La mayoría de los políticos españoles me parecen toscos. Supongo que se debe a la necesidad de salir en la foto por lo que se mueven poco y pretenden no tener opiniones que desmerezcan de las oficiales. Ya lo dijo Fanfani, a los políticos españoles les «manca finezza» aunque ya no llevan chaquetas de pana.
Sin embargo cuando salgo a la carretera siempre encuentro una excepción, los responsables de la Dirección General de Tráfico (D.G.T.) son personas dotadas de una finura y una competencia muy superiores al resto. Cuando veo los rótulos de «Tramo de concentración de accidentes» y «Fin del tramo de concentracón de accidentes» no puedo evitar pensar en la capacidad extraordinaria que demuestran.
No sólo son capaces de conocer en qué tramos viarios se concentran los accidentes sino que consiguen que año tras año los accidentes se concentren allí y eviten en gran medida que nos accidentemos en la enormidad de kilómetros del resto de la red. Además teniendo a los accidentes concentrados es más posible acabar con ellos cuando sea necesario y no antes con el derroche de recursos que esa anticipación podría suponer.

¡Qué pena tener que pedir!

26/12/2013

El hijo del artista Gerardo Rueda ha dicho que su padre y J.M. Aznar sólo se vieron una vez. Hay que concluir que las gestiones del ex presidente para aportar esas grandes cantidades de  dinero ajeno no se debieron a una amistad mal entendida sino al puro amor al arte.

Soberbia.

23/12/2013

Los mensajes descubiertos que hace unos años se cruzaron entre el entonces presidente de Caja Madrid y el «hijo de» apoyan la idea de que la soberbia es genética

Imprevisión.

22/12/2013

Existía un protocolo excelente de remedio de catástrofes y recursos de ayuda. Cuando lo encontramos días después de la inundación estaba ilegible.  Las numerosas copias digitales de respaldo estaban inaccesibles. Las empresas que mantenían los servidores redundantes habían cerrado por falta de pago.

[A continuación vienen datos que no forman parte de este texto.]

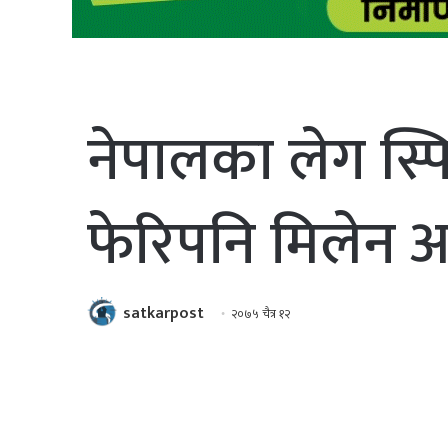
नेपालका लेग स्प
फेरिपनि मिलेन
satkarpost
२०७५ चैत्र १२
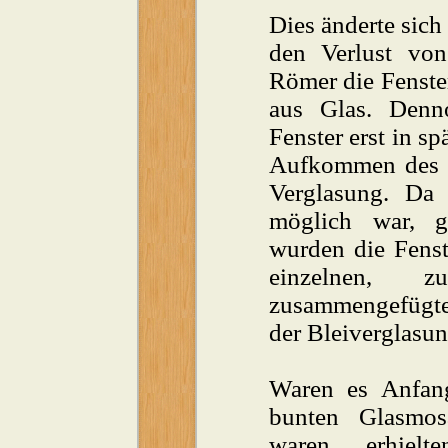
Dies änderte sic
den Verlust vo
Römer die Fenste
aus Glas. Denno
Fenster erst in s
Aufkommen des go
Verglasung. Da
möglich war, gr
wurden die Fenst
einzelnen, 
zusammengefügte
der Bleiverglasun
Waren es Anfang
bunten Glasmos
waren, erhielt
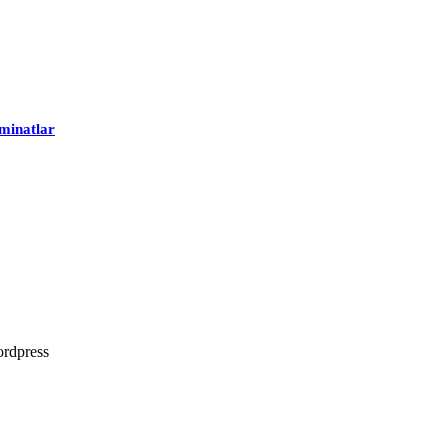
minatlar
rdpress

La burocracia mata el sentido común.

04/12/2013

Pasaba por la calle Arenal cuando un músico callejero me llamó la atención. Por su recogimiento, su intensidad y porque interpretaba con una guitarra muy baqueteada el aria de las variaciones Goldberg, que suelo reconocer a pesar de mi escasa formación por ser la primera pieza de la obra y por tanto siempre oída aunque no vayas mucho más allá. Contra mi costumbre le he escuchado un momento y le he dejado una moneda en la funda de la guitarra que estaba abierta a sus pies. En ese instante la policía municipal nos ha multado a los dos. A mí por incitación a la presencia irregular de instrumentistas y al músico por carecer de licencia para ese tipo de música; sólo tenía licencia de blues.